BMW 318i à l'essai 2

Soin du corps à la bavaroise

La nouvelle 318i de BMW : retouche de la carrosserie, un nouveau châssis et un moteur quatre cylindres de 143 ch à deux litres, optimisé en termes de performances et de consommation, sont destinés à la rendre plus attractive.
La désignation du type n’est plus fiable. Quelle est la cylindrée de la nouvelle 318i ? 1,8 litre, ce qui serait évident et analogue ? 1,9 litre, comme son prédécesseur qui a fait ses débuts il y a trois ans ? Faux, faux, faux. La 318i a une cylindrée de deux litres, tandis que la 316 ti Compact a une cylindrée de 1,8 litre. Le nouveau moteur, caché sous le capot, qui a été remonté pour des raisons esthétiques et derrière un rein plus large, n’a plus grand chose en commun avec l’ancien moteur à deux soupapes.

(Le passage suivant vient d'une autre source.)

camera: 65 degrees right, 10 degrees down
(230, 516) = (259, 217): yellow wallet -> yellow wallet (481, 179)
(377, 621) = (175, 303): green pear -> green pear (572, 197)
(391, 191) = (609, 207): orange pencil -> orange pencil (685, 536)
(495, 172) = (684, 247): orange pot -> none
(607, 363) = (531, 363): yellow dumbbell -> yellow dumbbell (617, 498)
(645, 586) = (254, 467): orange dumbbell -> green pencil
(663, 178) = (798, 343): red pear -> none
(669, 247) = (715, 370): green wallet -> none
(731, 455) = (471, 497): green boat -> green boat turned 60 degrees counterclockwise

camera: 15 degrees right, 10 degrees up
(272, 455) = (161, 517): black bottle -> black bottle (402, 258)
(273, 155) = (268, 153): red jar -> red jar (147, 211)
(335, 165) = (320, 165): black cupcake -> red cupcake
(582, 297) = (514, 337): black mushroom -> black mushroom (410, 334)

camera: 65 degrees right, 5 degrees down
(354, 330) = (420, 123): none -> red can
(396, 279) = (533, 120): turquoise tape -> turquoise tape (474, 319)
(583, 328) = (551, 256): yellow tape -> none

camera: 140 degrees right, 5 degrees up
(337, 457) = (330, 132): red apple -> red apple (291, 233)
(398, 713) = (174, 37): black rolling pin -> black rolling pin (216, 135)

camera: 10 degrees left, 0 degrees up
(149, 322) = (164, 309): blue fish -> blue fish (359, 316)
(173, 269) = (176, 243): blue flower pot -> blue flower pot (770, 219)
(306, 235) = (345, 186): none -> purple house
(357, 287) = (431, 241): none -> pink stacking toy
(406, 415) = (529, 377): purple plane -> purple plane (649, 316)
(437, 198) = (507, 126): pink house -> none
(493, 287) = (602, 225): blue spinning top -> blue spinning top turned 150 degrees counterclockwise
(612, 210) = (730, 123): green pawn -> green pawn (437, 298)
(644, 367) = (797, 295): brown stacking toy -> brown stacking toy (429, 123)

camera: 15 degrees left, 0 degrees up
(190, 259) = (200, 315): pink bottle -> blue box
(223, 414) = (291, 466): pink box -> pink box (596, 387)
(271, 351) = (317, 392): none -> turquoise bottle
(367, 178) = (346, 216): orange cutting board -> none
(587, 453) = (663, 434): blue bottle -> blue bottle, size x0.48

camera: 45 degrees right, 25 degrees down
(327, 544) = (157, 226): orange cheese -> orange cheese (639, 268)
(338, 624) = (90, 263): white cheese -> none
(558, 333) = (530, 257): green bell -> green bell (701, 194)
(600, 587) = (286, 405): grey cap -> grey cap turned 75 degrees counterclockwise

Comme celui-ci, deux arbres d’équilibrage entraînés par engrenages tournent dans ses entrailles comme amortisseurs de vibrations, mais il y a ensuite un véritable Eldorado moteur : quatre soupapes par cylindre, double vannes, l’étalement d’arbre à cames réglable en continu, système d’aspiration à deux étages et surtout Valvetronic, la régulation de la puissance moteur non plus par un papillon, mais en modifiant la levée de soupape côté aspiration. L’ensemble de l’équipement high-tech ainsi que l’augmentation de 100 centimètres cubes de capacité cubique garantissent une augmentation considérable des performances. Alors que l’ancien moteur 4 cylindres 318 développe 118 ch, le moteur Valvetronic développe pas moins de 143 ch à 6 000 tr/min. Le couple a également augmenté. Le modèle actuel a 200 Newton mètres, le modèle précédent avait 180 Newton mètres.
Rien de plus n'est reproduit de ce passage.